At a meeting on August 17, members of Antrim and Newtownabbey Borough Council’s Planning Committee agreed with a planning department refusal recommendation for the multi-million pound scheme.

“In refusing the planning application the council considered that a quality housing layout had not been demonstrated, with the proposed development of 600 houses failing to respect the context of the site, and its specific features and constraints,” a council statement said.

“It was considered that the development as proposed would have a negative impact on the parkland setting at the university site, would reduce the level of planned open space and result in the loss of a significant number of protected trees at the site. It was determined that all of these factors would adversely affect the character, amenity value and biodiversity of the site.”

Now, in a bid to overturn the council’s decision, the university has taken its case to the Planning Appeals Commission (PAC).

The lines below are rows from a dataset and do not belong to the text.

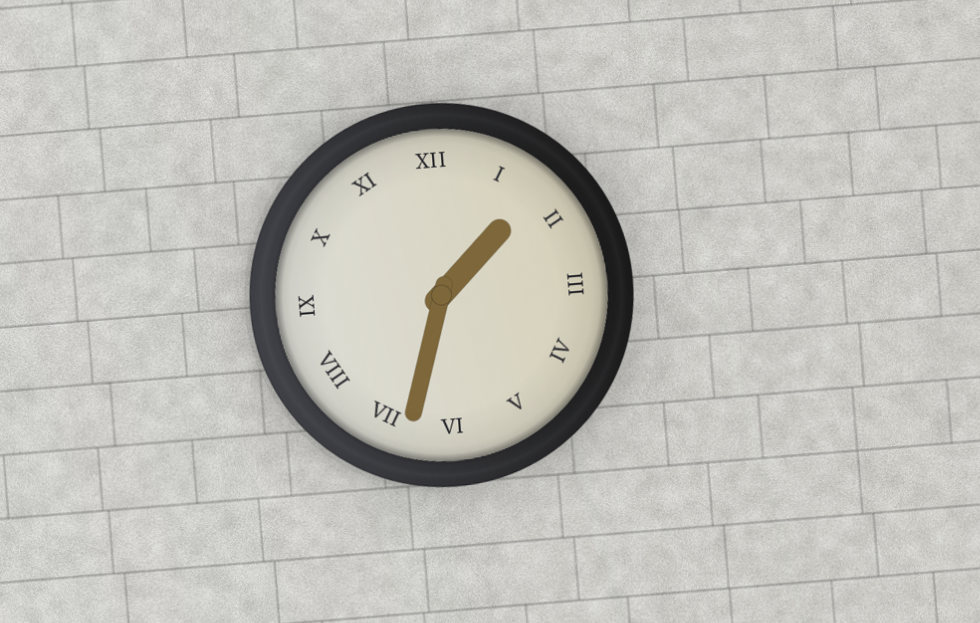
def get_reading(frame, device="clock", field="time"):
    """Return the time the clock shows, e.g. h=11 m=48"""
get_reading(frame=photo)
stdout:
h=1 m=33
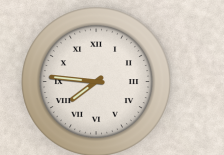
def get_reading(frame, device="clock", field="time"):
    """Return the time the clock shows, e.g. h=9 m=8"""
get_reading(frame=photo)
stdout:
h=7 m=46
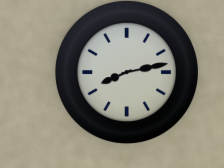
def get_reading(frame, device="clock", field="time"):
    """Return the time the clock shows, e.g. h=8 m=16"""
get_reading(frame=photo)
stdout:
h=8 m=13
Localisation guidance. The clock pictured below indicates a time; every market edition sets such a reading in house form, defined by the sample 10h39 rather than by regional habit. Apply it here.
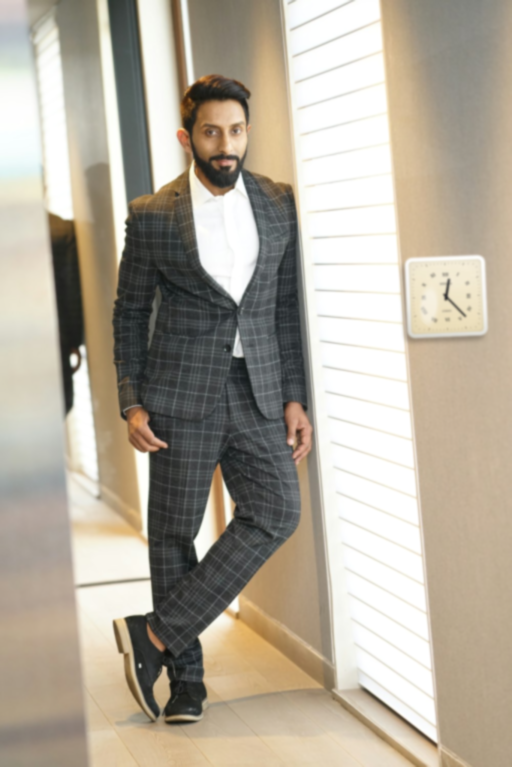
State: 12h23
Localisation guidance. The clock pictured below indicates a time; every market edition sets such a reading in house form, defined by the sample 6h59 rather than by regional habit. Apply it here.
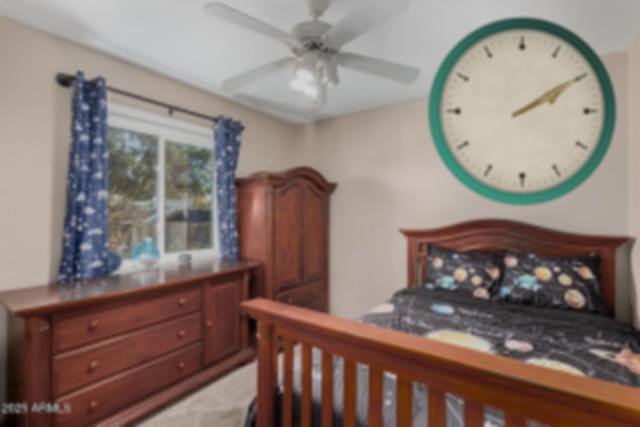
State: 2h10
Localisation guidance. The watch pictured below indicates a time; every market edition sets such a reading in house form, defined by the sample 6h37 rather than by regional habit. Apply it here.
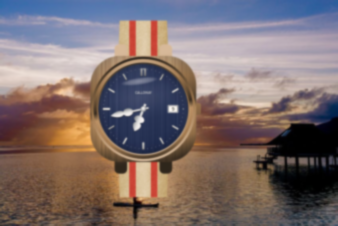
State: 6h43
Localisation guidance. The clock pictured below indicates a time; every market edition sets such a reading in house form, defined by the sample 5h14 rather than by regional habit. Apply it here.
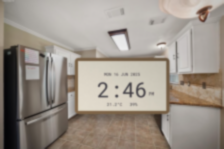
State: 2h46
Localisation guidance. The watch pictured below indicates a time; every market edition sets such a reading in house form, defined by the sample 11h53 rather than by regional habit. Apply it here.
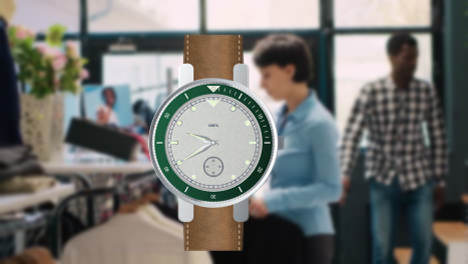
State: 9h40
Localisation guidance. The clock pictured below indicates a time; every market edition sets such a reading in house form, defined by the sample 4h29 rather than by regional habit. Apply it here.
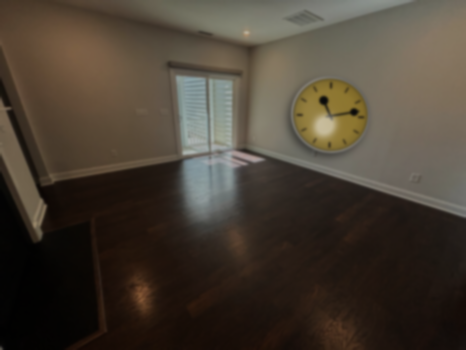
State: 11h13
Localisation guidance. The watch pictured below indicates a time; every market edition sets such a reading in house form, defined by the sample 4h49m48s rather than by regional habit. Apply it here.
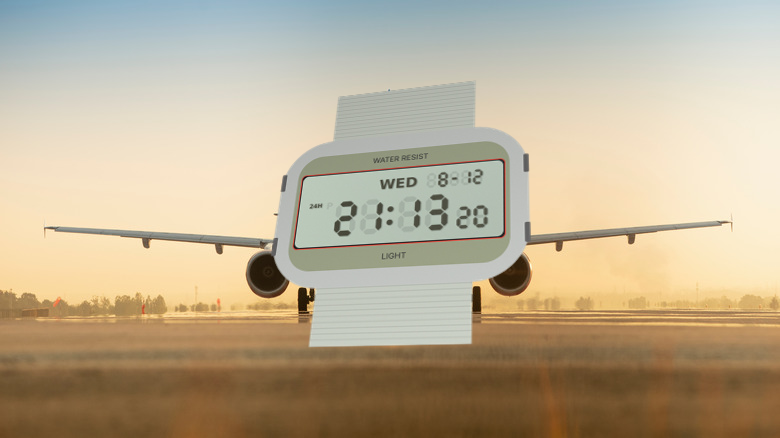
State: 21h13m20s
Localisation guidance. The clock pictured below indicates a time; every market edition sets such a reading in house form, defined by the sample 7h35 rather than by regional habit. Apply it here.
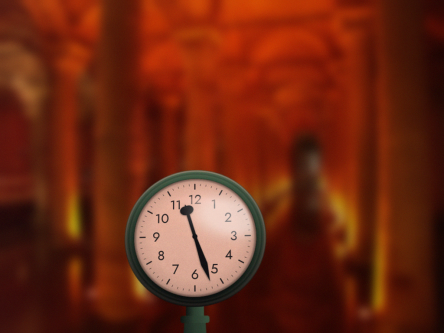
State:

Tuesday’s ‘informal hearing’ saw planning and legal experts for the university go up against planning officials and legal representatives for Antrim and Newtownabbey Borough Council, as both sides put their cases to the commissioner.

Confirming that the hearing had been concluded on Tuesday afternoon, a spokesperson for the PAC said a decision could take a matter of weeks, or even months.

“The commissioner will consider all of the discussions and all of the submissions and then make their decision. The timeframe depends on the complexity of the case and other case workloads,” she said.